**WORK ORDER:** Look through the material and tally each line bearing the word "wall". Give only the total.

**ENTRIES SHOWN:**

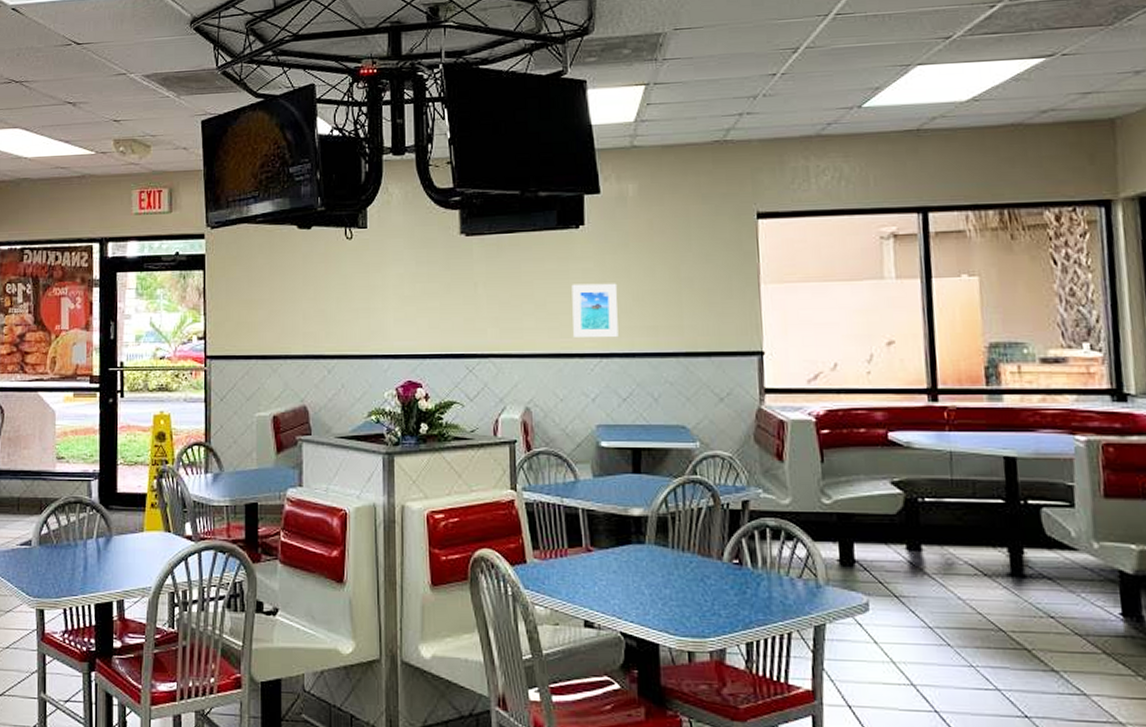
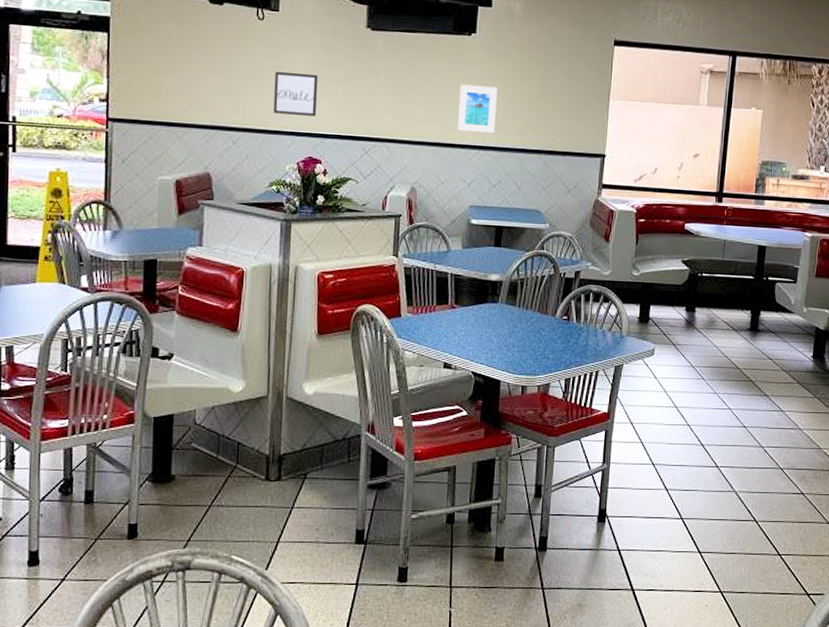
wall art: none [367,291,412,336] -> present [273,72,318,116]

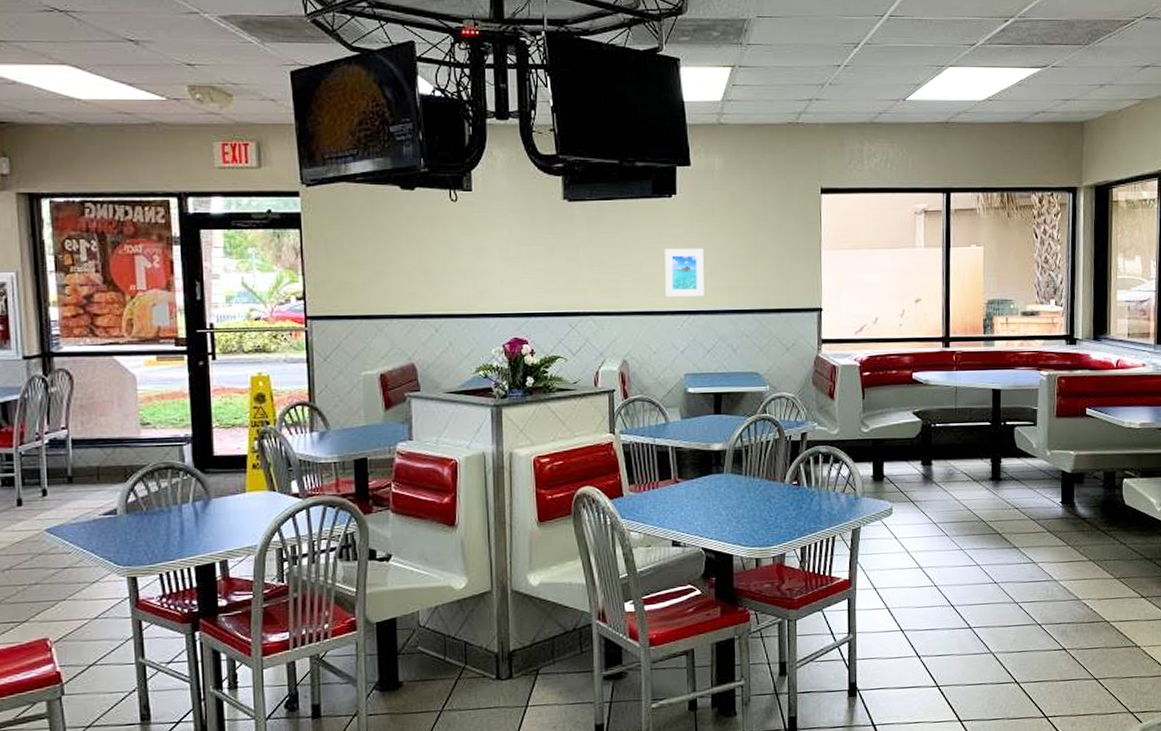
wall art: present [273,72,318,116] -> none [473,253,518,296]

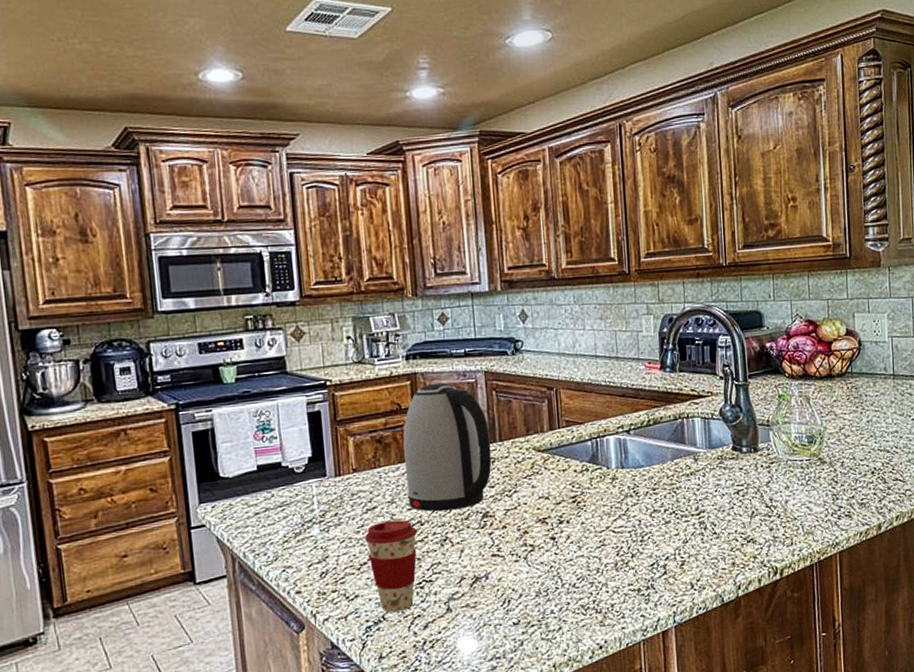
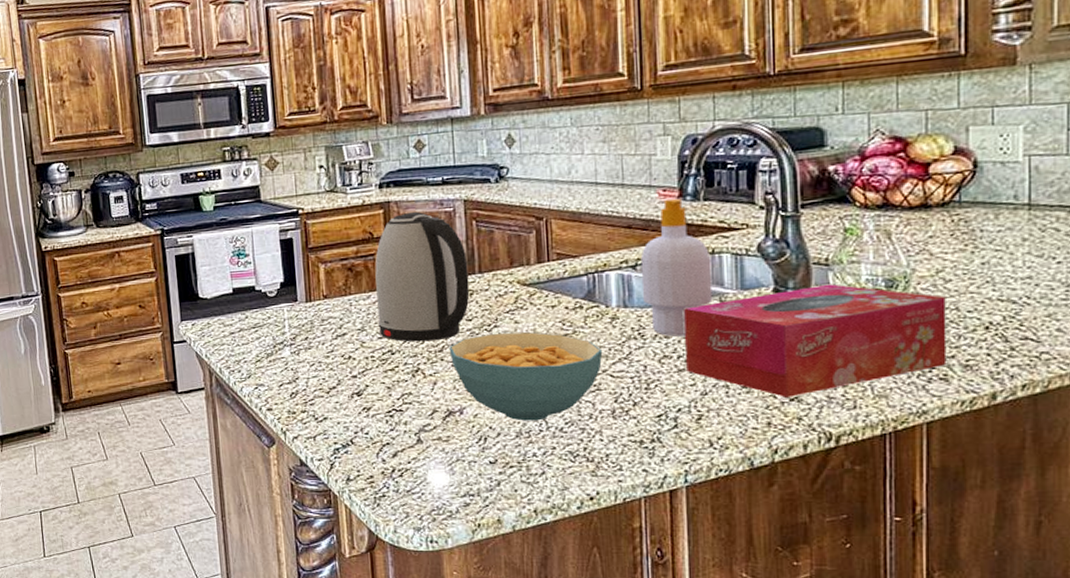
coffee cup: present [365,520,417,613] -> none [334,347,387,438]
cereal bowl: none [474,495,606,581] -> present [449,332,603,421]
soap bottle: none [633,370,689,493] -> present [640,198,713,337]
tissue box: none [668,441,850,540] -> present [684,284,947,397]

**SOLUTION TO THIS PROBLEM:** 2